◆ WHAT NEEDS TO BE DONE: Only lines with the word "output" are wanted; copy each of them from the listing below.

◆ INPUT RECORDS:

========================

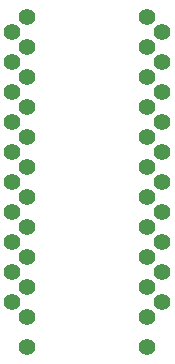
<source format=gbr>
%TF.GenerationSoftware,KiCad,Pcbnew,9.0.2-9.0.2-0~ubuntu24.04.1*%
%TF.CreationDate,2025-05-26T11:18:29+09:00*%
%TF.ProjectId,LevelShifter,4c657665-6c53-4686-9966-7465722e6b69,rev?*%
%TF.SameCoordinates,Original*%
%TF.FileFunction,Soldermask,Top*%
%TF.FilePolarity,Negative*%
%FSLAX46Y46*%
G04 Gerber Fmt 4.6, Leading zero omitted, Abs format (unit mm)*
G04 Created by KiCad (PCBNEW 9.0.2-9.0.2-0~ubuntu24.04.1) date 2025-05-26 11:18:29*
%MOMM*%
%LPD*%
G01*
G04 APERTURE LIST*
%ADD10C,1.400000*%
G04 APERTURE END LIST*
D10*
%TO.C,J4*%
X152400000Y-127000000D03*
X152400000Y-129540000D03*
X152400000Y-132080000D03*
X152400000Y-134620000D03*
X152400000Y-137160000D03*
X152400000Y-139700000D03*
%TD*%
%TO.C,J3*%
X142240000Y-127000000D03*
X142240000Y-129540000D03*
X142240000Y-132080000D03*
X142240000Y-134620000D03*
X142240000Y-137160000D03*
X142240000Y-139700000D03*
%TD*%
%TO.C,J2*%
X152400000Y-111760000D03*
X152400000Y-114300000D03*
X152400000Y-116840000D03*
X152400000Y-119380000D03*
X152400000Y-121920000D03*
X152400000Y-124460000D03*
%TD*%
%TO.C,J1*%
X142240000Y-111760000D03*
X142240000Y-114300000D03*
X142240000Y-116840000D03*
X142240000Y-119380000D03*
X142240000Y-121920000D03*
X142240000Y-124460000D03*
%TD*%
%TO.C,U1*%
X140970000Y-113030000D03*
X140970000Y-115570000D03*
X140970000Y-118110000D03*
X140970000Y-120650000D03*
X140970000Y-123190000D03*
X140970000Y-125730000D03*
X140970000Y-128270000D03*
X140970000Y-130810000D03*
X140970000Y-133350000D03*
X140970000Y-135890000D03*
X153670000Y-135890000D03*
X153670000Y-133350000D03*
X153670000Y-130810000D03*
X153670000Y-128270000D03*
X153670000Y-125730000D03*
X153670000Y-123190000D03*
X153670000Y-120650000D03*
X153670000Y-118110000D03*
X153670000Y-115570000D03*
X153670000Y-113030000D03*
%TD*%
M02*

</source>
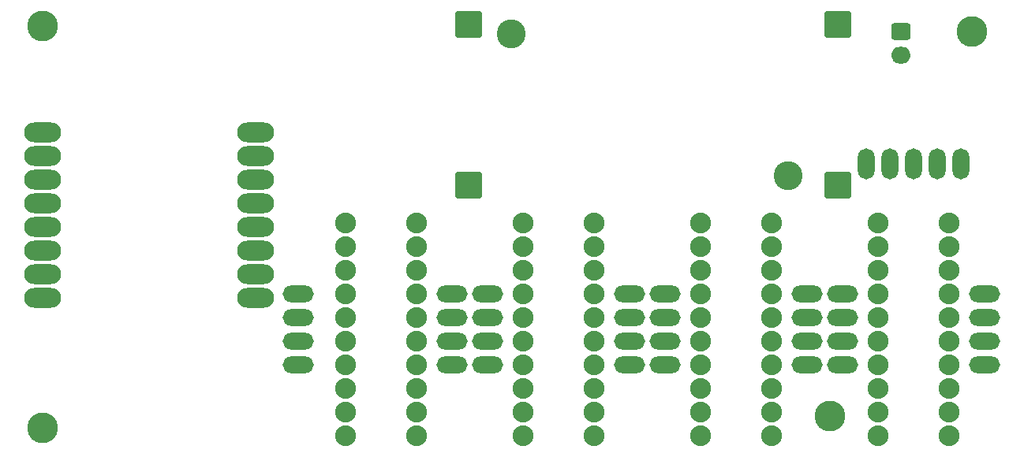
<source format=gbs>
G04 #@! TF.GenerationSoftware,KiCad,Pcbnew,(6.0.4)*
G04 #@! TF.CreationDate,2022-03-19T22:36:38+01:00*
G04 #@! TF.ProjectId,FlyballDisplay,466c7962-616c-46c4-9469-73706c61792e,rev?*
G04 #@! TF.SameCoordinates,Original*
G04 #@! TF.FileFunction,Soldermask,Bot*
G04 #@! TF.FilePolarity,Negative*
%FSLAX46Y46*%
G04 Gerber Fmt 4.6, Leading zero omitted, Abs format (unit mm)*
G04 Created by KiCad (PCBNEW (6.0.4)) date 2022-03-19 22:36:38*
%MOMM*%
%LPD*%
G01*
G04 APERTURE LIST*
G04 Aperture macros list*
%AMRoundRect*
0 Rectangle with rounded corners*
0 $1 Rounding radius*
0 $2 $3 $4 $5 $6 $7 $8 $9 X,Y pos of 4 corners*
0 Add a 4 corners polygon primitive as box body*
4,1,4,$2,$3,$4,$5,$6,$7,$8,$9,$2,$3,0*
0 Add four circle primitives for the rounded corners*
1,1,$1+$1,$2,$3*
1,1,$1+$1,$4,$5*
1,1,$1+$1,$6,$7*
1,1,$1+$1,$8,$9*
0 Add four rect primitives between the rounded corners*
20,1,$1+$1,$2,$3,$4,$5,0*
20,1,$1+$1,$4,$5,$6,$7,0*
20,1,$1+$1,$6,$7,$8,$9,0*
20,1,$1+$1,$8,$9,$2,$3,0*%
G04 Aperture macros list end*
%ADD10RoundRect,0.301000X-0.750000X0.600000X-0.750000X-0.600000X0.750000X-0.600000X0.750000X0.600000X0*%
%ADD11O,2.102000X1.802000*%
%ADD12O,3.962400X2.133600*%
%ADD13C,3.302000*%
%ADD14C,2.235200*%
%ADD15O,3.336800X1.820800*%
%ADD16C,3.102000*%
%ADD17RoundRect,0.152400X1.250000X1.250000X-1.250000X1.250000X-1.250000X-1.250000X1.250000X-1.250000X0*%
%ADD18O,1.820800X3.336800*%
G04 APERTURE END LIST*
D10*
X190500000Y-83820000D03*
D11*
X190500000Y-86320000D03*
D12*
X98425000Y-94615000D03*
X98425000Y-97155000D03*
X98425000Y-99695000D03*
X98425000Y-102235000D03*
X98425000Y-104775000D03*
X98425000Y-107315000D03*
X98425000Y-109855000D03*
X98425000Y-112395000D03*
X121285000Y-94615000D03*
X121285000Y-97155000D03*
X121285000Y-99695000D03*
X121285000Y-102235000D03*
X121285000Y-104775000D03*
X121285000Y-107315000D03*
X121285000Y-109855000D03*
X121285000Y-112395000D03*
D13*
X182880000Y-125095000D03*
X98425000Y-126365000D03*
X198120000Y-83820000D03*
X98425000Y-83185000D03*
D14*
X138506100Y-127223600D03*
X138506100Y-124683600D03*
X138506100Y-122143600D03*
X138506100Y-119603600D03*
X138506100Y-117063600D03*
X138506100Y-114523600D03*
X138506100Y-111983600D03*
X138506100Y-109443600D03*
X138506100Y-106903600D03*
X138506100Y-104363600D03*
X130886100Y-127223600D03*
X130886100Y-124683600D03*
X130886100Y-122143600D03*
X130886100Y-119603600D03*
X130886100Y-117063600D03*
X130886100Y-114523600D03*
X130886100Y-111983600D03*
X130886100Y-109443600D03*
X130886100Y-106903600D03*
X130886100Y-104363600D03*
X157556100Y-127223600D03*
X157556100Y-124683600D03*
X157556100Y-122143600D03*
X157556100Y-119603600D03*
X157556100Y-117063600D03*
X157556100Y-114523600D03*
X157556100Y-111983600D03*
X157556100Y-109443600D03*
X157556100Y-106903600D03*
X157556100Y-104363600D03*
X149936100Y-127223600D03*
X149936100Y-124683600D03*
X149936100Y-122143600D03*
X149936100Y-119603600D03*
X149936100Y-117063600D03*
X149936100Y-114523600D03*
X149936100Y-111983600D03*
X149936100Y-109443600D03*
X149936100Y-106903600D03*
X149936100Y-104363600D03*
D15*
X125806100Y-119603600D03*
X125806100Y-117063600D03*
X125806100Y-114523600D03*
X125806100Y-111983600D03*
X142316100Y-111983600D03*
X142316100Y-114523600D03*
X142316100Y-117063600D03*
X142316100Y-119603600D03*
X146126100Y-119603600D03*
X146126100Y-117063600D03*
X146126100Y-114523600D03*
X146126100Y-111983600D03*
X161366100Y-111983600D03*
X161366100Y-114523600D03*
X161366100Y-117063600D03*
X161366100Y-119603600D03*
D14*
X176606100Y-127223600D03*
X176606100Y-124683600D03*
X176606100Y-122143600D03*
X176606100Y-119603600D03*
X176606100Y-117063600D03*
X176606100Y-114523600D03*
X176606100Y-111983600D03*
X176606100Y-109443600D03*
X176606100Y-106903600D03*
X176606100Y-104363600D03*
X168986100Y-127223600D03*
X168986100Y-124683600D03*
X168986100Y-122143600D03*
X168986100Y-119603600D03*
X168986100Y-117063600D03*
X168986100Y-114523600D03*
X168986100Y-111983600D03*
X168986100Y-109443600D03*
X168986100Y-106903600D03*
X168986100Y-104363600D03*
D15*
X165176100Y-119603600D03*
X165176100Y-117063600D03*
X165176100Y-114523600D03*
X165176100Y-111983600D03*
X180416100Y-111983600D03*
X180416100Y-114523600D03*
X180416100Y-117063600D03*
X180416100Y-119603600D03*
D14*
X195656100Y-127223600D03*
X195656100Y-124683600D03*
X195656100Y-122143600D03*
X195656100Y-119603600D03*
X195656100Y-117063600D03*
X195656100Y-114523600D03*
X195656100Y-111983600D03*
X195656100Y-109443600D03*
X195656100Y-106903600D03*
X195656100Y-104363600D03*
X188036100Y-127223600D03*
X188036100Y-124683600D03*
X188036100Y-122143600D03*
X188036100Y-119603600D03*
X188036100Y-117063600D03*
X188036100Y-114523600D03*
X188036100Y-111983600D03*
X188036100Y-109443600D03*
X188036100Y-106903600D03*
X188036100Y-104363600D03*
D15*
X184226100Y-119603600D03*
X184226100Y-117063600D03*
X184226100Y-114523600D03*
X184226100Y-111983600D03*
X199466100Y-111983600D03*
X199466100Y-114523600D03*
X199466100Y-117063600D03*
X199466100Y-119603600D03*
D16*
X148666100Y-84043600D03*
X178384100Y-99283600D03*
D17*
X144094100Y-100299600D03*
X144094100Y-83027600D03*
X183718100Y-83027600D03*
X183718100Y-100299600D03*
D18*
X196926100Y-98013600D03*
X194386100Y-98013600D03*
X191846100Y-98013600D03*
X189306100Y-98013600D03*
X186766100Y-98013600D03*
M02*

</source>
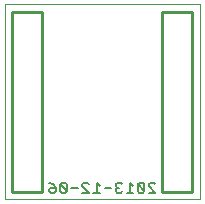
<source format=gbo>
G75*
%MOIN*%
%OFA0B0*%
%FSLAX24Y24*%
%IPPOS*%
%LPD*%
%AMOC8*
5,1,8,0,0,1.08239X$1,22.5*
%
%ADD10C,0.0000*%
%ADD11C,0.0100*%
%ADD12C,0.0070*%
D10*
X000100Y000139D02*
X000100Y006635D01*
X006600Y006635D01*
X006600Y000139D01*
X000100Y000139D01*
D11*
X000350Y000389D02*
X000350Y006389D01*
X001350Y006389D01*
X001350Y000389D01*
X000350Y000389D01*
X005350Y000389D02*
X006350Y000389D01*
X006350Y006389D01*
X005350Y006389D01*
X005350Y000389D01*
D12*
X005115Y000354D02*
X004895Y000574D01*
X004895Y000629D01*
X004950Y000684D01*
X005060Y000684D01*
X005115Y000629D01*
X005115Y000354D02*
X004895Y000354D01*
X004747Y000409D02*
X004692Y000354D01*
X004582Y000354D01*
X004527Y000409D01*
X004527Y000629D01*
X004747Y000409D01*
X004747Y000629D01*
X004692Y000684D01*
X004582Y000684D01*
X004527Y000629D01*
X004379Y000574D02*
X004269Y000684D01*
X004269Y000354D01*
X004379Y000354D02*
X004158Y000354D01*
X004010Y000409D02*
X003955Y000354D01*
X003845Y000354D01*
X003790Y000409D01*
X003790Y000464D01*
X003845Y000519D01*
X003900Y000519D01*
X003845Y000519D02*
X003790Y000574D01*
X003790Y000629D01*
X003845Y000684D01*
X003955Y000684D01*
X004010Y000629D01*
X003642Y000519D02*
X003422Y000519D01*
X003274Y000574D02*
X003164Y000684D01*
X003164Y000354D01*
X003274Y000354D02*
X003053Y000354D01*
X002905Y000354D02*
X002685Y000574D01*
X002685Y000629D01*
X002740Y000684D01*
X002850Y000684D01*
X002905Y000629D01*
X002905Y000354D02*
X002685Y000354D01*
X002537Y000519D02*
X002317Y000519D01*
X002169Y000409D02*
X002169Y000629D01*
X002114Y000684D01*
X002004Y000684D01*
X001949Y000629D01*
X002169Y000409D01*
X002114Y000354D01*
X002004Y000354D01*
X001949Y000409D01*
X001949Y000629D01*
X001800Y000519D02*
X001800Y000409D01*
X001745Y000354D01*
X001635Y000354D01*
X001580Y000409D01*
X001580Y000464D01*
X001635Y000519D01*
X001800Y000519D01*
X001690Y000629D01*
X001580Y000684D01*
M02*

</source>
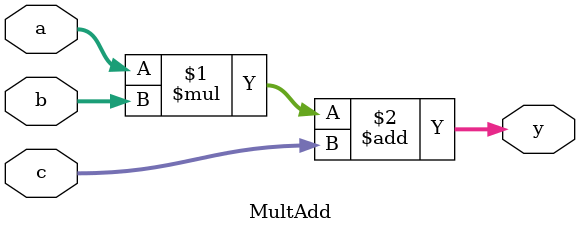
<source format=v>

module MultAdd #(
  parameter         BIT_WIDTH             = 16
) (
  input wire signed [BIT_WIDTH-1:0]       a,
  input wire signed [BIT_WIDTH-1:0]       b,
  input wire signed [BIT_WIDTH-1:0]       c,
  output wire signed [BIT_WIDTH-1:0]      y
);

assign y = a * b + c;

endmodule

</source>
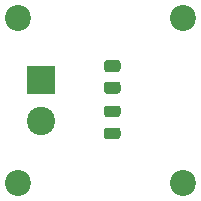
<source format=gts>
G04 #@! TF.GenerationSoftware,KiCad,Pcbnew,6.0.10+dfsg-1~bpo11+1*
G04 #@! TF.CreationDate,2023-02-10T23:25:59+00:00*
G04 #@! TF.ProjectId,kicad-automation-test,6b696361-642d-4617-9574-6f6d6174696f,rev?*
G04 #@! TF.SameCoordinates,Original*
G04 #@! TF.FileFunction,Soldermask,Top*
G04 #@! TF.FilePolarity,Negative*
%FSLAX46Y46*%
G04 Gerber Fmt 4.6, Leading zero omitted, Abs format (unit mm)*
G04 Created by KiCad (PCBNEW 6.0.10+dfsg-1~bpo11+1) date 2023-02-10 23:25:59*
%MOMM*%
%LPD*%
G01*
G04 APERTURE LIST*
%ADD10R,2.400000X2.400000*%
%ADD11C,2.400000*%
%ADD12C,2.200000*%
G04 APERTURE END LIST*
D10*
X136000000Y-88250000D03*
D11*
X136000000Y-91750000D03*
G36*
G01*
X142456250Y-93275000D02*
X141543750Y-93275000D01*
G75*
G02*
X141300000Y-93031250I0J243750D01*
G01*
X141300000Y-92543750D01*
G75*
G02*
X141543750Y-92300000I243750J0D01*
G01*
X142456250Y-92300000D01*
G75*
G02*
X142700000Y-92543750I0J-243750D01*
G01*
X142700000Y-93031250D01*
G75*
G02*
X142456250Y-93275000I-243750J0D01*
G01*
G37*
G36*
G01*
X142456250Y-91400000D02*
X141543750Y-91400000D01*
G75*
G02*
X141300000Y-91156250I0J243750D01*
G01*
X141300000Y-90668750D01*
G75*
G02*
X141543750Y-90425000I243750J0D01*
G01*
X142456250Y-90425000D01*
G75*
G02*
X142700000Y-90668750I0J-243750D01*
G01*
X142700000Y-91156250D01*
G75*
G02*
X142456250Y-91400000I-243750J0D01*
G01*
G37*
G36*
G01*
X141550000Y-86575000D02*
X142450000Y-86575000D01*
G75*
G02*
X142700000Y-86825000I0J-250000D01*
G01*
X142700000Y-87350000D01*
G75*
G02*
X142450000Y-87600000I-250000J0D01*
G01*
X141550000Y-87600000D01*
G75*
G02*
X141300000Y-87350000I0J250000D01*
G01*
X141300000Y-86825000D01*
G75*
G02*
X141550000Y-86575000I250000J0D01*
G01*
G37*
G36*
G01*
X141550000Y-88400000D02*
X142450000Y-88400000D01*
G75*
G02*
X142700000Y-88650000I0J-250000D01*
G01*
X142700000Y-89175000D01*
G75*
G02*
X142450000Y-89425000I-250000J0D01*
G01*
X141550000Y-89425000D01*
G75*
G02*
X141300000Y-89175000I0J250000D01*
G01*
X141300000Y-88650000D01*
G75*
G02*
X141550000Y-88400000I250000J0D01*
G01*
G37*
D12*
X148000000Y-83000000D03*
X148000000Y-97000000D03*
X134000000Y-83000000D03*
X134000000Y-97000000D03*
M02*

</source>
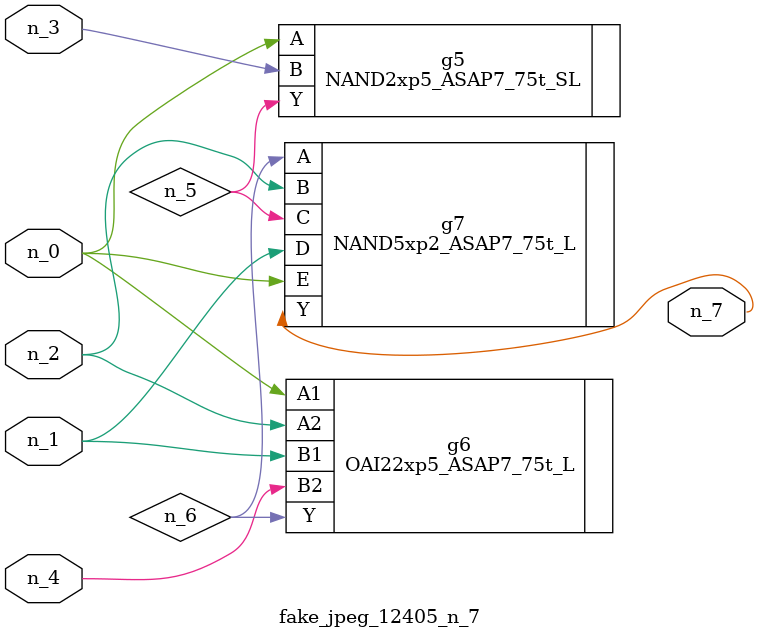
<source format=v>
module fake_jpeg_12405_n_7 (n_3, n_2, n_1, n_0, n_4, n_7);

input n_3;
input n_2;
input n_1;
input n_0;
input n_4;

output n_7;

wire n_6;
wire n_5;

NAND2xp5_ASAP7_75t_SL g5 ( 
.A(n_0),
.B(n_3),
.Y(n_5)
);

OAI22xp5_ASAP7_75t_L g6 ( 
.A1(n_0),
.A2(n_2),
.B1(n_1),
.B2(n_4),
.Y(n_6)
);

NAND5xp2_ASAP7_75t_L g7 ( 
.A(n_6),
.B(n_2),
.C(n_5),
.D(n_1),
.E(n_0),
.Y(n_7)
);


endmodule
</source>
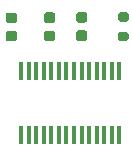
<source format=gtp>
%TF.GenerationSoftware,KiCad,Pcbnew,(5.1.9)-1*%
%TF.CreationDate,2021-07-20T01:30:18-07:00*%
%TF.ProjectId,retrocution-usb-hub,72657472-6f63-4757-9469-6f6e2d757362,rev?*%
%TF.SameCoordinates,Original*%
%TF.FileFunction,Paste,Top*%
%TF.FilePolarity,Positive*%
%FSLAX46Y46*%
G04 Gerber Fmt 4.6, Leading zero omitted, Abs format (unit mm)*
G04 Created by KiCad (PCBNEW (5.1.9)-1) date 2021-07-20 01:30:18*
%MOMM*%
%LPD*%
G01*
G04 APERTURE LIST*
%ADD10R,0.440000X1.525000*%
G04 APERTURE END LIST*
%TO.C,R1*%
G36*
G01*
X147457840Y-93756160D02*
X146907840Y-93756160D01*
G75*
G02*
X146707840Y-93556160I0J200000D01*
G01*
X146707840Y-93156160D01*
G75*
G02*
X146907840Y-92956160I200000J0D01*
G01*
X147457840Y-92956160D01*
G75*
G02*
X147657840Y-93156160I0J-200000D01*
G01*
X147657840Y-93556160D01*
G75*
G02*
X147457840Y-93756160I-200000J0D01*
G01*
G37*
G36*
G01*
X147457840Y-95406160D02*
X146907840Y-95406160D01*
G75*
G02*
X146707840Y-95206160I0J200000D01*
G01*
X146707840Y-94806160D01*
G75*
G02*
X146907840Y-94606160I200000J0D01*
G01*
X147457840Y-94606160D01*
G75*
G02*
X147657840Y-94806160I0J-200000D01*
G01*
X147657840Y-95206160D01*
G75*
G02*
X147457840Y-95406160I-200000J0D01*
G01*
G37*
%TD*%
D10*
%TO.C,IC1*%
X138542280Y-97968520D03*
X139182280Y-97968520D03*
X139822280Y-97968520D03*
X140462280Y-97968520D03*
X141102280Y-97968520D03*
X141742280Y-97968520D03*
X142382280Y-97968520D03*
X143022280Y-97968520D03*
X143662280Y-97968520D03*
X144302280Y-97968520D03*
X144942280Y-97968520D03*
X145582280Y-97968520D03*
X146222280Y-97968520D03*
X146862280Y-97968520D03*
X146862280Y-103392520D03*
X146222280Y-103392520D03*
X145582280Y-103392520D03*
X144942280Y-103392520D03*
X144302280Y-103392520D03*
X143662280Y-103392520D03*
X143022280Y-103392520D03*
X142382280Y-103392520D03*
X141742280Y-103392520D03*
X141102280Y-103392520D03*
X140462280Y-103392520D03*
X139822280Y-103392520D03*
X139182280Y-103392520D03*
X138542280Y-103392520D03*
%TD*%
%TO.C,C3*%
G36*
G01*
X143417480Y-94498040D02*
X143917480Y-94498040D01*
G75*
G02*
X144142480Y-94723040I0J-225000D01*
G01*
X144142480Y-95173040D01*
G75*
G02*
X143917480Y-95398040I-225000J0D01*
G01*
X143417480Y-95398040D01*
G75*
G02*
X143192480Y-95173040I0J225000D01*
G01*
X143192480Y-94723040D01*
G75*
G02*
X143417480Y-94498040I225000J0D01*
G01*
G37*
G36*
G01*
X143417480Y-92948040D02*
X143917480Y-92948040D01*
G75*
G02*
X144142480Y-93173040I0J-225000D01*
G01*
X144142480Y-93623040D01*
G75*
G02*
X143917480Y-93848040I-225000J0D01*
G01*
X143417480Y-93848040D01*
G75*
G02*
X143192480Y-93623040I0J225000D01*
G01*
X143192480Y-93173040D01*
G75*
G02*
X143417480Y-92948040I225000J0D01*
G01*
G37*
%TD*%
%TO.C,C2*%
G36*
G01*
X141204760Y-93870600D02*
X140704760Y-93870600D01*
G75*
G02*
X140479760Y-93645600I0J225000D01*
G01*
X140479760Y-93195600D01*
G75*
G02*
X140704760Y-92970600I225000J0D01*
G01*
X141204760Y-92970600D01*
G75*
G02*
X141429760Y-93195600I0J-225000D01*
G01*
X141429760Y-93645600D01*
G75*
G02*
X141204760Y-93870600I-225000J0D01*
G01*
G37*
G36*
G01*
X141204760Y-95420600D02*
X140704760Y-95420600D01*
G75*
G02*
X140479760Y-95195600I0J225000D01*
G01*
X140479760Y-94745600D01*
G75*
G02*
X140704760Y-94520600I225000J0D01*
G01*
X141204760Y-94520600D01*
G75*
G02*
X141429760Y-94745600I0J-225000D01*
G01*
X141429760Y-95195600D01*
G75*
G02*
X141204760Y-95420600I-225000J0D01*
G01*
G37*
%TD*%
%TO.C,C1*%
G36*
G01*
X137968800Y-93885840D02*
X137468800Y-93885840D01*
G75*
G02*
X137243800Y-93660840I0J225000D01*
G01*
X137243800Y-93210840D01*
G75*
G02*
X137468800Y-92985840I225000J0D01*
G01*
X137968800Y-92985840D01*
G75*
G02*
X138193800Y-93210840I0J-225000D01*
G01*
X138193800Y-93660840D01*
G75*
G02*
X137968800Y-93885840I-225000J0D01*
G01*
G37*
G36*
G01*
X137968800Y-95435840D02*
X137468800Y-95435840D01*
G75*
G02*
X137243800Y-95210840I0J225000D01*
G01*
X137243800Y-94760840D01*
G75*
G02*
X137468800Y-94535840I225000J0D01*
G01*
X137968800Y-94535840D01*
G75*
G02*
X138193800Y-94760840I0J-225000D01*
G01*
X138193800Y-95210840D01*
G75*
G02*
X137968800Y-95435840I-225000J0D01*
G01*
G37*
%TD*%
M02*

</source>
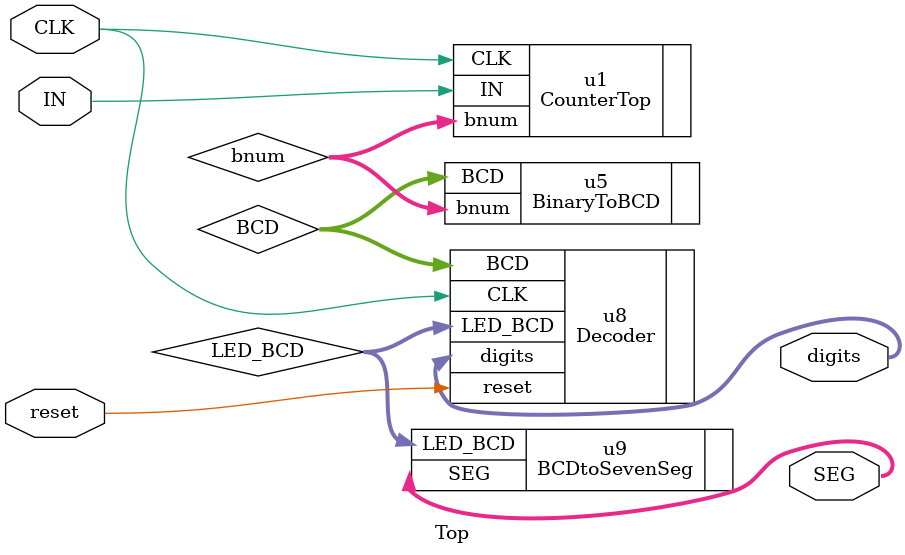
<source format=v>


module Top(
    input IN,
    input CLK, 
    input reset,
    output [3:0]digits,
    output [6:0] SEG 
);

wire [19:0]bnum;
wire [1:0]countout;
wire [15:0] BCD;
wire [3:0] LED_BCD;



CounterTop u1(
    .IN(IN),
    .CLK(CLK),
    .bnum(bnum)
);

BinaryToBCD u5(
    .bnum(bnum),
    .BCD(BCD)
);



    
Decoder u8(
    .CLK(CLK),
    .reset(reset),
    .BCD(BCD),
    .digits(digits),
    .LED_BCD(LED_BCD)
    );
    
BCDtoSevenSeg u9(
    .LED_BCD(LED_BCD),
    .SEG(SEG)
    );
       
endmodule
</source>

========================

◆ RESULT OF THE EXERCISE:
  output wire signed [BIT_WIDTH-1:0]      y
output n_7;
    output [3:0]digits,
    output [6:0] SEG 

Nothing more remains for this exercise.